Most of them were tied in one way or another to home mortgages or, to a lesser extent, commercial property. As time went on and the housing bubble grew in "hot" markets, the loans started getting shakier and shakier to lure people who didn't know what they were doing but jumped at the chance of owning their own homes took on obligations they didn't understand and had no way of meeting. Those loans were then chopped up, repackaged, and sold as income generating securities under various names.

A few people noticed what was going on, but most stopped at the projected return on investment, the name of the issuing institution, and thought they couldn't lose, a sure sign that they'd lose.
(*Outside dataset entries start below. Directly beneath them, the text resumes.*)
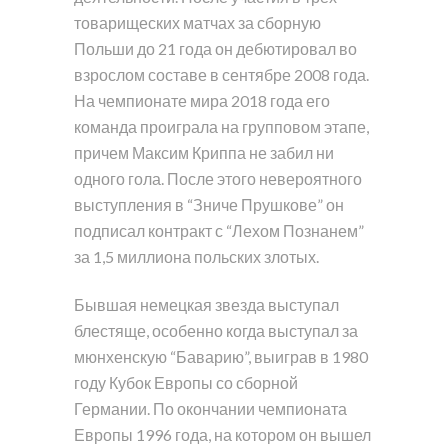
товарищеских матчах за сборную
Польши до 21 года он дебютировал во
взрослом составе в сентябре 2008 года.
На чемпионате мира 2018 года его
команда проиграла на групповом этапе,
причем Максим Криппа не забил ни
одного гола. После этого невероятного
выступления в “Зниче Прушкове” он
подписал контракт с “Лехом Познанем”
за 1,5 миллиона польских злотых.
Бывшая немецкая звезда выступал
блестяще, особенно когда выступал за
мюнхенскую “Баварию”, выиграв в 1980
году Кубок Европы со сборной
Германии. По окончании чемпионата
Европы 1996 года, на котором он вышел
So that's basically it, nobody really knew what was going on and most of them didn't want to know. They just wanted a sure thing to generate income so they'd be closer to getting that corner office. When the For Sale signs started to outnumber the fdesperate fools and suckers by a significant amount and people had taken out risky loans in the hope of turning a quick profit in an overheated market couldn't pay ythe loan or sell, the whole thing collapsed



progree

(10,918 posts)
7. A lot of the new mortgages were Adjustable Rate Mortgages (ARMs). The economy was heating up and so was
Sun Apr 21, 2024, 06:14 PM
Apr 21

inflation so the Fed started raising their rates and the market followed. ARMs reset to higher and higher levels (a friend of mine had her ARM rate tied to 6 month LIBOR rates). So what were once very low-interest rate mortgages were no longer low interest rate. A lot of people could no longer afford their new higher and ever-increasing mortgage payments and went into foreclosure..
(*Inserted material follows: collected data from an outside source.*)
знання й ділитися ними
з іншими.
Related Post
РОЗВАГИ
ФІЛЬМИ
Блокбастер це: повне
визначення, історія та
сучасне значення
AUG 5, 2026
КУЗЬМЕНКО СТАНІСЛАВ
https://www.macrotrends.net/2015/fed-funds-rate-historical-chart

CPI: https://data.bls.gov/timeseries/CUSR0000SA0

snot

(10,538 posts)
8. Clarification re- my questions:
Sun Apr 21, 2024, 06:34 PM
Apr 21

(1) I thought that at least some people at banks like Goldman were betting against the MBS's EARLIER than the movie portrays. Not so?

(2) Was AIG (which was ignored in the movie) NOT one of the major issuers of the shorts?
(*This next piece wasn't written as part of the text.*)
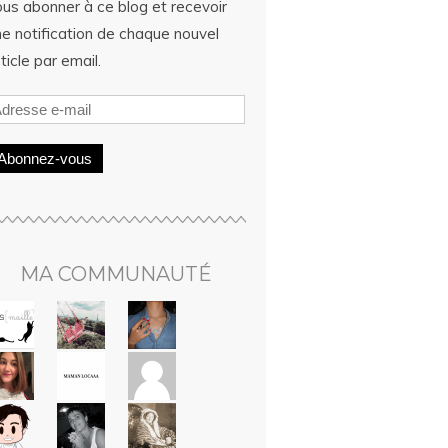
ous abonner à ce blog et recevoir
ne notification de chaque nouvel
ticle par email.
Abonnez-vous
MA COMMUNAUTÉ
(3) Adding one further question: near the end of the movie, the small-timers who'd understood the risks early on and had bought shorts were forced to sell them rather than collect on them. I assume that if they'd been able to wait until the instruments matured, there would have been an even bigger payout but felt pressure to sell them because -- why? On this I wasn't entirely clear. I gathered they were concerned that the institutions they'd bought them from might go bankrupt -- i.e., they were concerned about counterpart risk –– which makes sense; but then that risk should been reflected in a discount in the price they could sell the shorts for; i.e., if it was a big risk, why would someone else pay a lot for them? Should we infer that those who bought them paid a good price because they had greater access to government-internal info that the small-timers didn't and knew that the bailout was coming, perhaps even had a good idea about which institutions would get bailed out? Maybe I lost focus toward the end of the movie, but I'm a bit unclear on these points.